But other traditions are far less impressive, most notably the make-believe hysteria that occurs every time the federal government approaches its “debt limit.”

High-level government officials will publicly fret that a failure to increase the limit will produce an unprecedented calamity because the Treasury Department will be forced to default on U.S. government debt, thus triggering a global panic.

And this triggers anxiety in predictable quarters.

A story in USA Today is representative of the sky-is-falling mentality.

Congress will confront a potentially devastating financial crisis in September as lawmakers scramble to…prevent the nation from defaulting on its debt for the first time in history. …The debt limit, set by Congress, is the legal amount the U.S. Treasury can borrow to pay the government’s existing bills, including Social Security and Medicare benefits, military salaries, tax refunds, interest on the national debt, and other obligations. The government has never defaulted on its debt before, and no one knows for sure what the impact would be. However, economists warn that it could plunge the U.S. back into recession and spark a global economic crisis.

Paul Krugman is predictably hysterical about the prospect.

The odds of a self-inflicted US debt crisis now look pretty good: hard-line Republicans are eager to hold the economy hostage… So it looks fairly likely that by October or so there will come a day when the U.S. government stops paying some of its bills, including interest on debt. How bad will that be? The truth is that we don’t know.. Until now, US debt has played a special role in the world economy, because it is — or was — the ultimate safe asset, the thing people can use to secure transactions with no questions about it retaining its value. …Taking away that role could be very nasty.

Even some establishment voices are fanning the flames, including Maya MacGuineas of the Committee for a Responsible Federal Budget.

Our economic standing is too sterling and the global economy too important to imperil over the disagreements of American domestic politics — as fundamental as they may be. It is the height of recklessness — a view held for decades reflected in the fact that raising the debt ceiling was once a mundane piece of housekeeping that garnered no attention. It was practically automatic.

And Professor Edward Kleinbard of the University of Southern California also thinks the apocalypse is nigh.

Sometime in October, the United States is likely to default on its obligation to pay its bills as they come due, having failed to raise the federal debt ceiling. This will cost the Treasury tens of billions of dollars every year for decades to come in higher interest charges and probably trigger a severe recession. …almost all economists and policy makers agree on the enormous fiscal, economic and reputational costs of default. That’s why, in the past, we’ve always managed to avoid it.

Sounds ominous, right?

And I agree that it would be very bad news if the U.S. government didn’t pay all interest and principal to bondholders, as scheduled.

But here’s the good news. The odds of that happening are about the same as the odds of me being the keynote speaker at the next convention of the Socialist Party.

_PROVIDED INFORMATION_
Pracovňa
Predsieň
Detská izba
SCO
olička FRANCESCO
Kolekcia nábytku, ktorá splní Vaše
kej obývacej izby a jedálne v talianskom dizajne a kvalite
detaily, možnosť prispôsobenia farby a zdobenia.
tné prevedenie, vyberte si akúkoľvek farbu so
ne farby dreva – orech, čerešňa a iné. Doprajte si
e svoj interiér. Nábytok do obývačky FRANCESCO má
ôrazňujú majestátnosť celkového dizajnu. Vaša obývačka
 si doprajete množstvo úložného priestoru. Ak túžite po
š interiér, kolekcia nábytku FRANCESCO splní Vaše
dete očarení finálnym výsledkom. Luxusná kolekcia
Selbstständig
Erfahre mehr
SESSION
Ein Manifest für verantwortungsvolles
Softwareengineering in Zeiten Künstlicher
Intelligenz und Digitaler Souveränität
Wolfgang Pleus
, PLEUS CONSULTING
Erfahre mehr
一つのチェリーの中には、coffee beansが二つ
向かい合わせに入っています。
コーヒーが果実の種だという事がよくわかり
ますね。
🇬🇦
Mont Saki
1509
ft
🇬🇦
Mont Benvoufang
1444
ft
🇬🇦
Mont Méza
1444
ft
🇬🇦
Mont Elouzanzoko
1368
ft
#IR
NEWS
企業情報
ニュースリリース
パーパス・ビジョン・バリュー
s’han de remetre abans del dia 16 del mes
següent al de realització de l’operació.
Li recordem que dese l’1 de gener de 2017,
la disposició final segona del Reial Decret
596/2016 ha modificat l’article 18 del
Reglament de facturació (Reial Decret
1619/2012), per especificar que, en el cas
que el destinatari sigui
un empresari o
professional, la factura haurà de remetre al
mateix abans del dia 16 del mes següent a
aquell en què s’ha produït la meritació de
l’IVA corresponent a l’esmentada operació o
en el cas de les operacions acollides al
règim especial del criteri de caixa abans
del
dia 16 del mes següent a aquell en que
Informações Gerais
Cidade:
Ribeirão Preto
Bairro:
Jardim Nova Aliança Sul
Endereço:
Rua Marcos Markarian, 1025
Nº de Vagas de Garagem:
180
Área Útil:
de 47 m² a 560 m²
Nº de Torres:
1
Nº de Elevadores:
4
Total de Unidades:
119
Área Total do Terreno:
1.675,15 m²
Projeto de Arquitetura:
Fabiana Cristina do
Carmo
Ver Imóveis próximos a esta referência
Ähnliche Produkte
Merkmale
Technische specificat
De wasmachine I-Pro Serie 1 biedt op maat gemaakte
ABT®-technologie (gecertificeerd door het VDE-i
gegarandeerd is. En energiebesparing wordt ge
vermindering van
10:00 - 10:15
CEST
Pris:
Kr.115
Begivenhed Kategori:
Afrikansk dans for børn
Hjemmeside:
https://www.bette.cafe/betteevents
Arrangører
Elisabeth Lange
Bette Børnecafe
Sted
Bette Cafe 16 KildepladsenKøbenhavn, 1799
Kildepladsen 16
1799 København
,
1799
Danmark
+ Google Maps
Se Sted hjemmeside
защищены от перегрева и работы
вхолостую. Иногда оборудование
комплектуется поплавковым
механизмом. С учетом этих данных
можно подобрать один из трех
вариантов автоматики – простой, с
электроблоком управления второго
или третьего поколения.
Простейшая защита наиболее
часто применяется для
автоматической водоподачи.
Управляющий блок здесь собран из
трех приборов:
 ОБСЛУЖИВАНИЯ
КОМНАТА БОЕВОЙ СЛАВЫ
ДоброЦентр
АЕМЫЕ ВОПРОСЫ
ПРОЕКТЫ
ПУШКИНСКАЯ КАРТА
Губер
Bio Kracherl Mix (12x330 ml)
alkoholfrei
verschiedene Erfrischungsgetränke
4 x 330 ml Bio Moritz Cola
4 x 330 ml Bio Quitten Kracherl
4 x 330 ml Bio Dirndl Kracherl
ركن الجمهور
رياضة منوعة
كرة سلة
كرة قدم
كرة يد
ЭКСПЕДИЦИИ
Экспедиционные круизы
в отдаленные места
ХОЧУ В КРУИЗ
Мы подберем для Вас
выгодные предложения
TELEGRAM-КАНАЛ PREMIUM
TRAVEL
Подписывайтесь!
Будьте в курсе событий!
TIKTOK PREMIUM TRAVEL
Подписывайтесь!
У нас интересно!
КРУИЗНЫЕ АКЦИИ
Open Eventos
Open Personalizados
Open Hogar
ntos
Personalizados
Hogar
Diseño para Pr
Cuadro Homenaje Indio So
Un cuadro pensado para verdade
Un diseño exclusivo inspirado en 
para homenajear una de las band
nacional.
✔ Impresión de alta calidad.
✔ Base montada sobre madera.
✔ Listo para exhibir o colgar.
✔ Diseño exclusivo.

_EXERCISE REQUIREMENTS_
A: In the debt-limit text, why do high-level government officials say that failing to raise the debt limit would cause an unprecedented calamity?
B: Can you copy the debt-limit text between "A story in USA" and "about the prospect.", inclusive?

_RESPONSES IN ORDER_
A: They warn that the Treasury Department would be forced to default on U.S. government debt. That default would in turn trigger a global panic.

B:
A story in USA Today is representative of the sky-is-falling mentality.

Congress will confront a potentially devastating financial crisis in September as lawmakers scramble to…prevent the nation from defaulting on its debt for the first time in history. …The debt limit, set by Congress, is the legal amount the U.S. Treasury can borrow to pay the government’s existing bills, including Social Security and Medicare benefits, military salaries, tax refunds, interest on the national debt, and other obligations. The government has never defaulted on its debt before, and no one knows for sure what the impact would be. However, economists warn that it could plunge the U.S. back into recession and spark a global economic crisis.

Paul Krugman is predictably hysterical about the prospect.